From development of improved varieties (including through molecular breeding), seed systems and value chains, to water management interventions and land restoration, Dr Arvind Kumar, Deputy Director General-Research, ICRISAT, portrayed the success stories delivered by ICRISAT together with partners. Dr Kumar also underlined the importance of organizations like ICRISAT, which is well positioned to deliver impact on ground and the recent recognition to ICRISAT with the Africa Food Prize 2021 as a testament to this.
Dr Rajeev K Varshney, while thanking all the panelists, appreciated them for highlighting challenges, opportunities and potential interventions, which may serve as food for thought, for developing an effective roadmap toward achieving food and nutrition security in dryland regions.
The event was co-organized by Drs Anthony Whitbread, Research Program Director – Resilient Farm and Food Systems; Michael Hauser, Research Program Director – Enabling Systems Transformation; Rebbie Harawa, Regional Director – Eastern & Southern Africa; Ramadjita Tabo, Regional Director – West & Central Africa, and supported by Mr Nilesh Mishra, Senior Scientific Officer, RP- ACI and Mr Prasad Bajaj, Manager- Computational Biology, Genomics, Pre-breeding & Bioinformatics.
About World Food Prize Foundation’s International Borlaug Dialogue
Held each October in conjunction with the presentation of the World Food Prize, the “Borlaug Dialogue,” is a three-day symposium that brings together international experts, policy leaders, business executives and farmers to address cutting-edge issues in global food security and nutrition.
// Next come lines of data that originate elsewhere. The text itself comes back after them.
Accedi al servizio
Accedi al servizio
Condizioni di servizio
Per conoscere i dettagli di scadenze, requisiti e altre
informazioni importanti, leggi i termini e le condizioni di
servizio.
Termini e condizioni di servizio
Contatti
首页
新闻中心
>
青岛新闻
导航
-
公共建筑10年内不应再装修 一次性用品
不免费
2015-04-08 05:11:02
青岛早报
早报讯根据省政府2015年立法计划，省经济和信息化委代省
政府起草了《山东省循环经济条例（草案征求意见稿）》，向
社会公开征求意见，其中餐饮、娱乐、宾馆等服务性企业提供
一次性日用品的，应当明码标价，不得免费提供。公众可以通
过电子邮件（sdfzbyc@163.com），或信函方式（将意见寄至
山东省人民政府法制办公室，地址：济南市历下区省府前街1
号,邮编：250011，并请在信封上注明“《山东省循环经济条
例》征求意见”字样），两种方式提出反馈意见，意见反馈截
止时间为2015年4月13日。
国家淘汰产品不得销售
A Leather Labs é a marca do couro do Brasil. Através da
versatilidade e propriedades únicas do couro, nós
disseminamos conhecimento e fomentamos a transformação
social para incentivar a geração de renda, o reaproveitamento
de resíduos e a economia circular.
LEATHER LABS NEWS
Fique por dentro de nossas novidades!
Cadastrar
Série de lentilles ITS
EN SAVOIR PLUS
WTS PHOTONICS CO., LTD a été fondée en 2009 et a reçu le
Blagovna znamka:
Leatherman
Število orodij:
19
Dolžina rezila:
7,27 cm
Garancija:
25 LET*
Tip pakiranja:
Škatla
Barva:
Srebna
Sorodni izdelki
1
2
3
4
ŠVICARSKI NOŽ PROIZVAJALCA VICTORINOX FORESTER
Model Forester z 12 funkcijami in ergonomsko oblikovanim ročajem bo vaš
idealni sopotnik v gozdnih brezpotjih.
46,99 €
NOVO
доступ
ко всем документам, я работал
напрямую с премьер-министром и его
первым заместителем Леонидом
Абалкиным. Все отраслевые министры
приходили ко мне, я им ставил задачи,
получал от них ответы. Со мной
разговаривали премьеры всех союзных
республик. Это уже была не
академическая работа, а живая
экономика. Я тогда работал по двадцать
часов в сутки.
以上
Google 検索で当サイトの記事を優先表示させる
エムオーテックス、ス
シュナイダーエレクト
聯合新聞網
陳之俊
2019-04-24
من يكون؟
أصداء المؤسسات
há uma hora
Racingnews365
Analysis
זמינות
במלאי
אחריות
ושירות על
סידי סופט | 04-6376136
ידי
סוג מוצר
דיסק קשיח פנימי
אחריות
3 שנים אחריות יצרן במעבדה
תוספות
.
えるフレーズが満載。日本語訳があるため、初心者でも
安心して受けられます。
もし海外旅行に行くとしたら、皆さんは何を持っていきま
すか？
The event, which takes place in Des Moines, Iowa, USA, and regularly attracts over 1,000 participants from more than 50 countries, has been referred to as “the premier conference in the world on global agriculture.” The Borlaug Dialogue has featured an array of celebrated international speakers, including UN Secretary General Ban Ki-moon, AGRA Chairman Kofi Annan, HRH Princess Haya bint Al Hussein, former Prime Minister Tony Blair and Bill Gates, who launched his multi-million-dollar initiative to uplift Africa at the World Food Prize in 2009. Through the Borlaug Dialogue, the World Food Prize Foundation helps build alliances in the struggle against world hunger and malnutrition.